**INSTRUCTIONS TO FOLLOW**
Read through the data and report every line in which the word "Page" occurs.

**RECORDS SUPPLIED**
***
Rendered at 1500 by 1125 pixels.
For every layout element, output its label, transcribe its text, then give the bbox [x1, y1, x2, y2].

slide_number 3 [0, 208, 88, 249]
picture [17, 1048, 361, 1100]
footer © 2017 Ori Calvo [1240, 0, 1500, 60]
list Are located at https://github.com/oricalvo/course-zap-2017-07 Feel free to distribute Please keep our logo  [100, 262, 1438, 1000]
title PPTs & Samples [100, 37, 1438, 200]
***
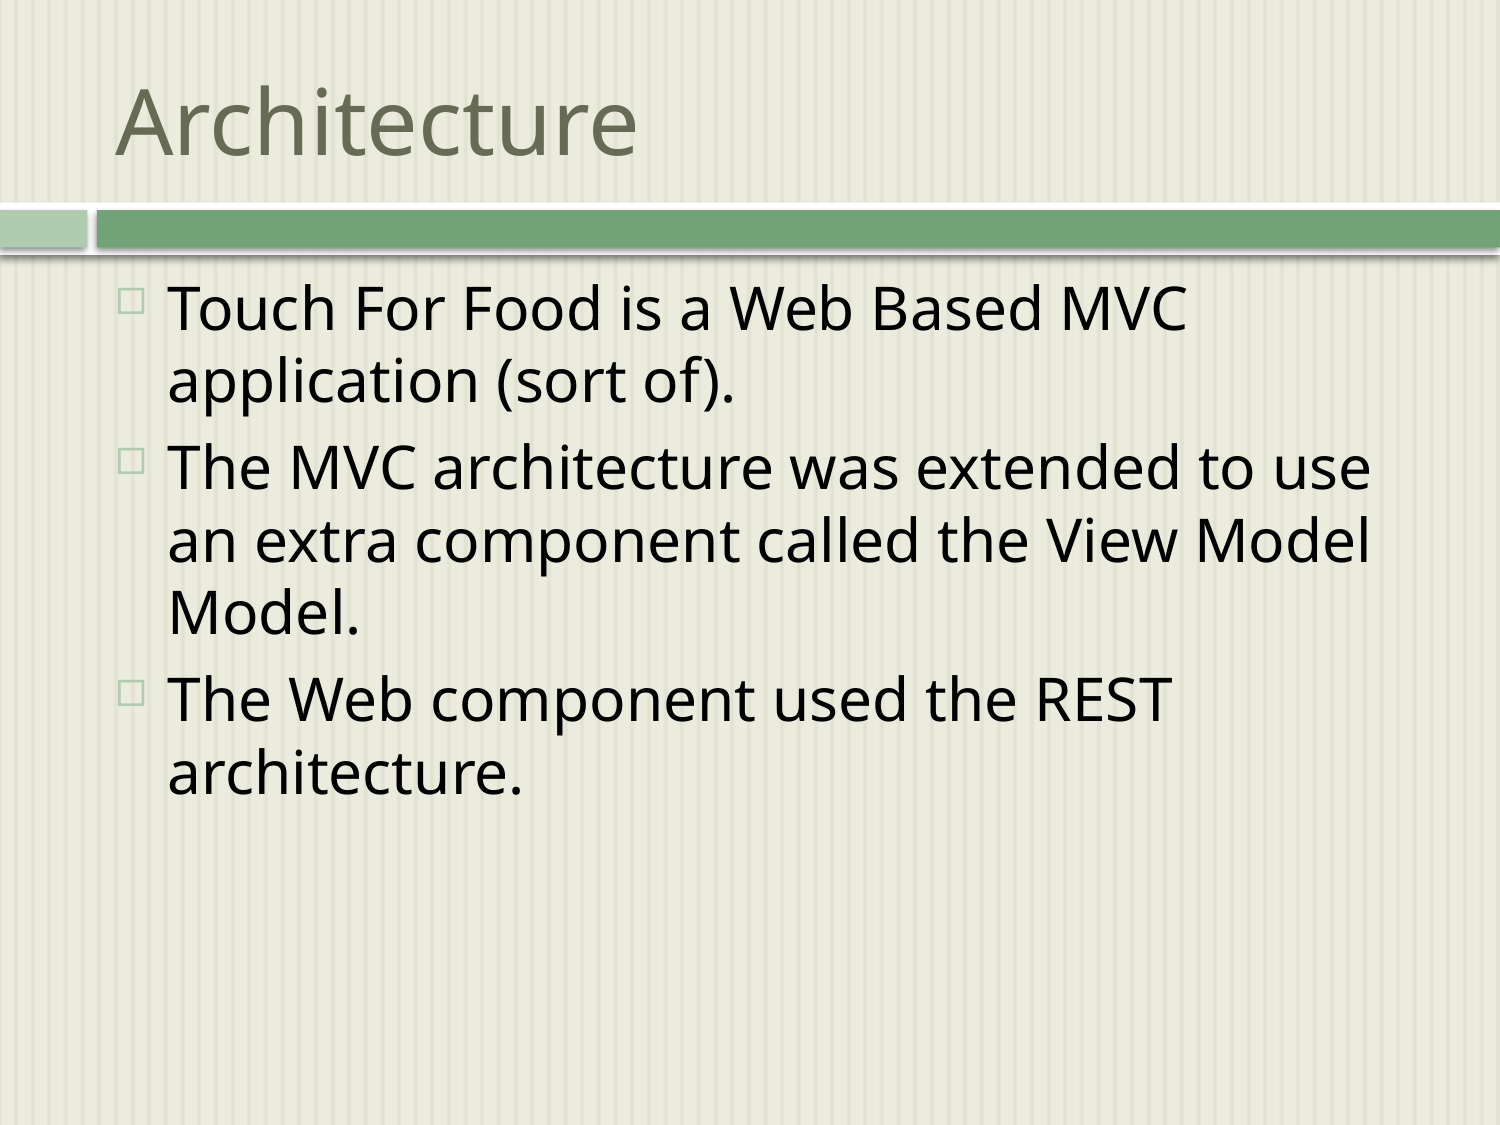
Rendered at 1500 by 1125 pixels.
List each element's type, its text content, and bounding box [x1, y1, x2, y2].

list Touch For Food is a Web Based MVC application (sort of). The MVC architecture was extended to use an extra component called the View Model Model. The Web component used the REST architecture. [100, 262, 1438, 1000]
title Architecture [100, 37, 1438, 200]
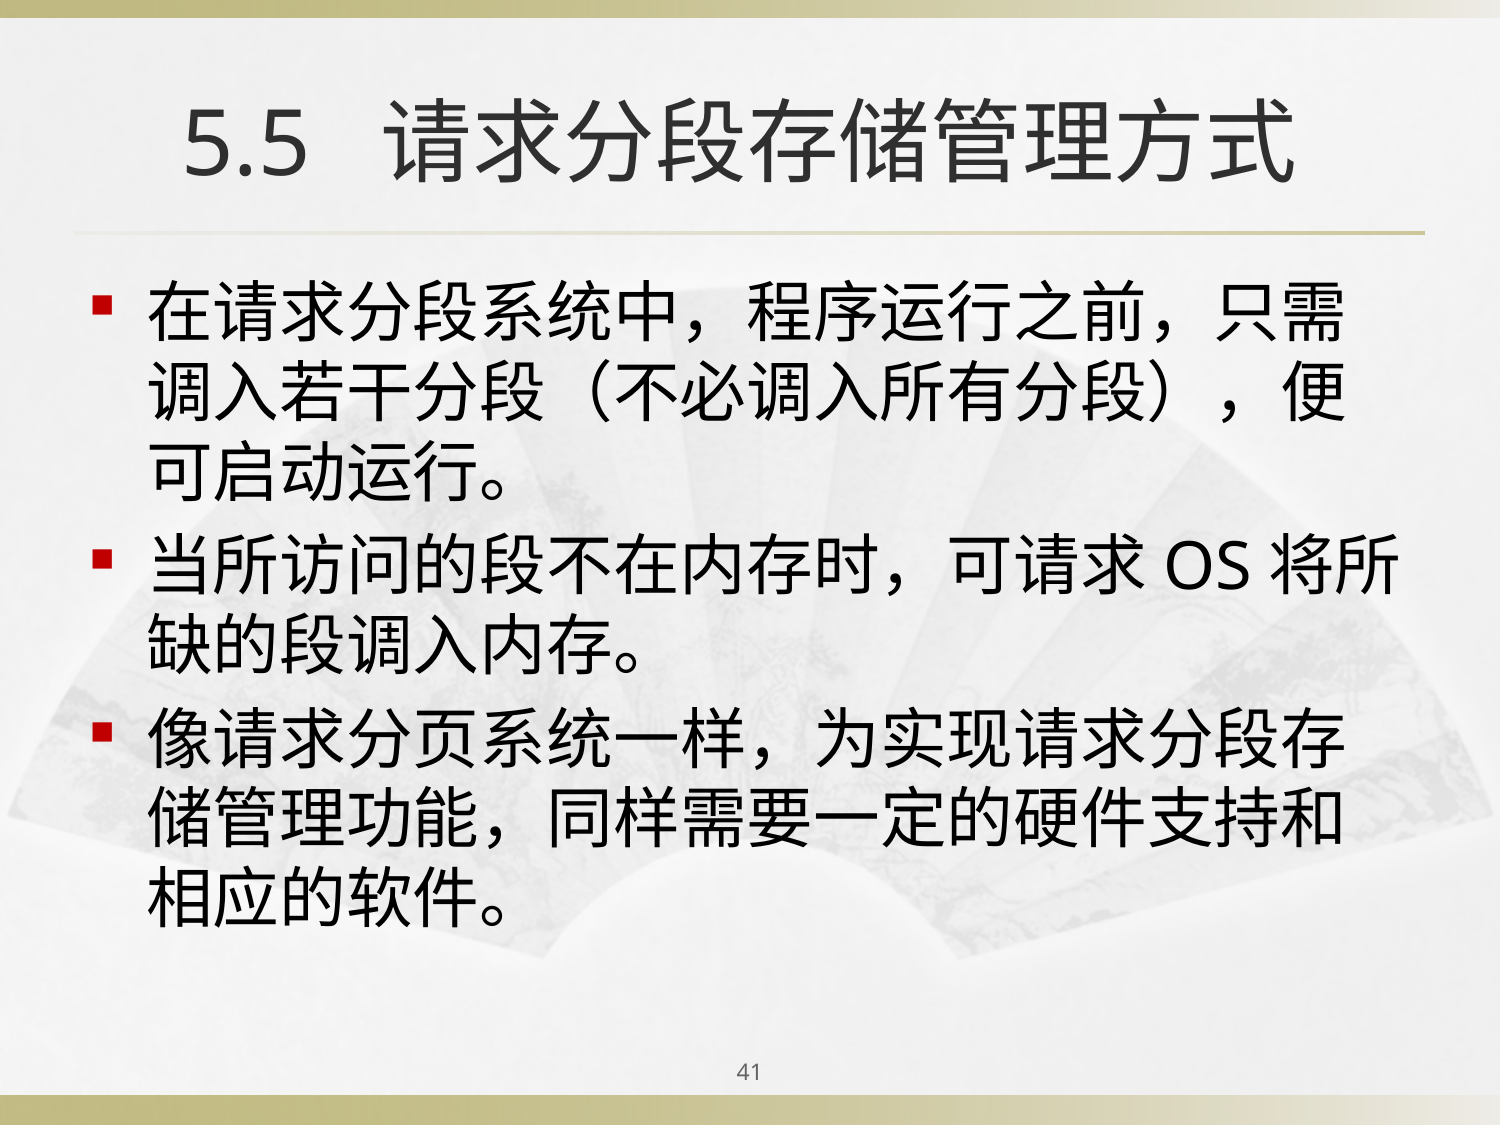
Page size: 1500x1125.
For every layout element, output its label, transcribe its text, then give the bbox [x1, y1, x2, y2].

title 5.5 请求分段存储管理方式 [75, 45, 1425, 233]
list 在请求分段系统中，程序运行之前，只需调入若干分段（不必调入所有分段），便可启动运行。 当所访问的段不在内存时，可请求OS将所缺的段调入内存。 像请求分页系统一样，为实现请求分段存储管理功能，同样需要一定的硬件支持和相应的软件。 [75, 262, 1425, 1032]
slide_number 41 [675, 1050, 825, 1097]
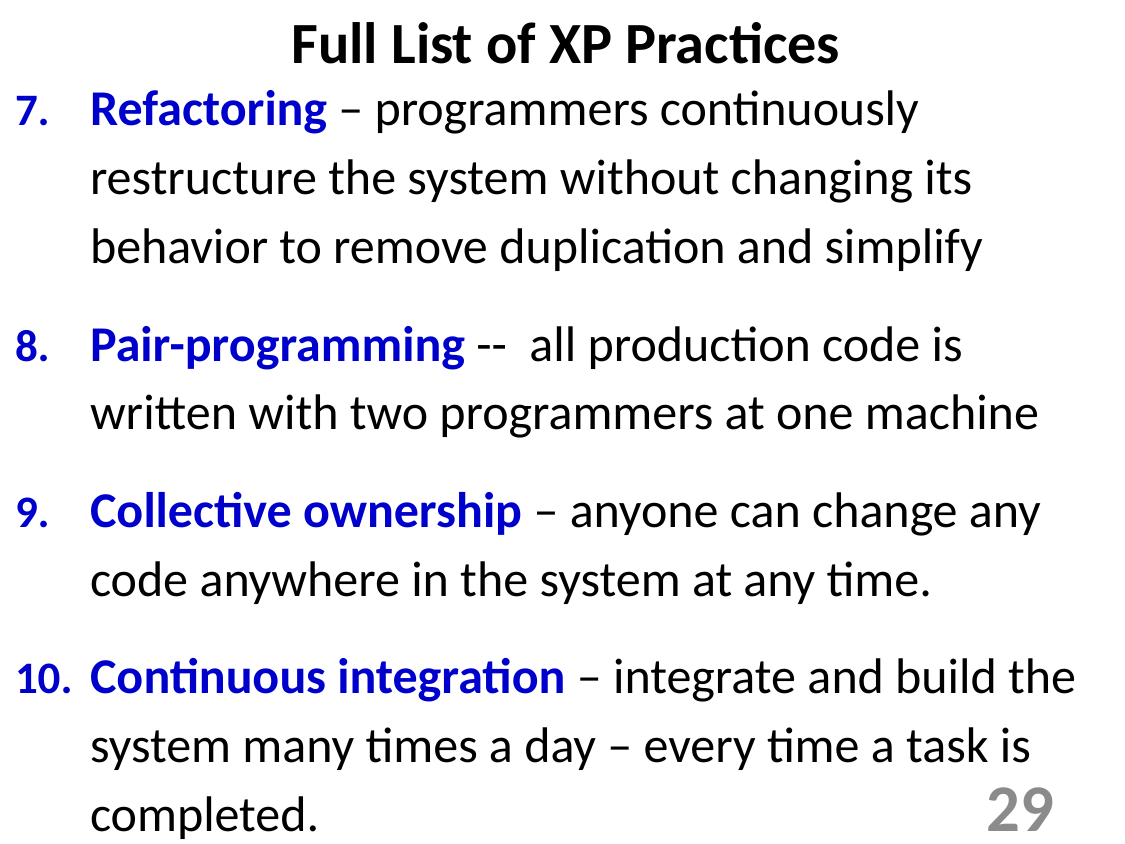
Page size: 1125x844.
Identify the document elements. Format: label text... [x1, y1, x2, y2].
***
**ANSWER BOX**
Page size: 1500x1125.
Page size: 1125x844.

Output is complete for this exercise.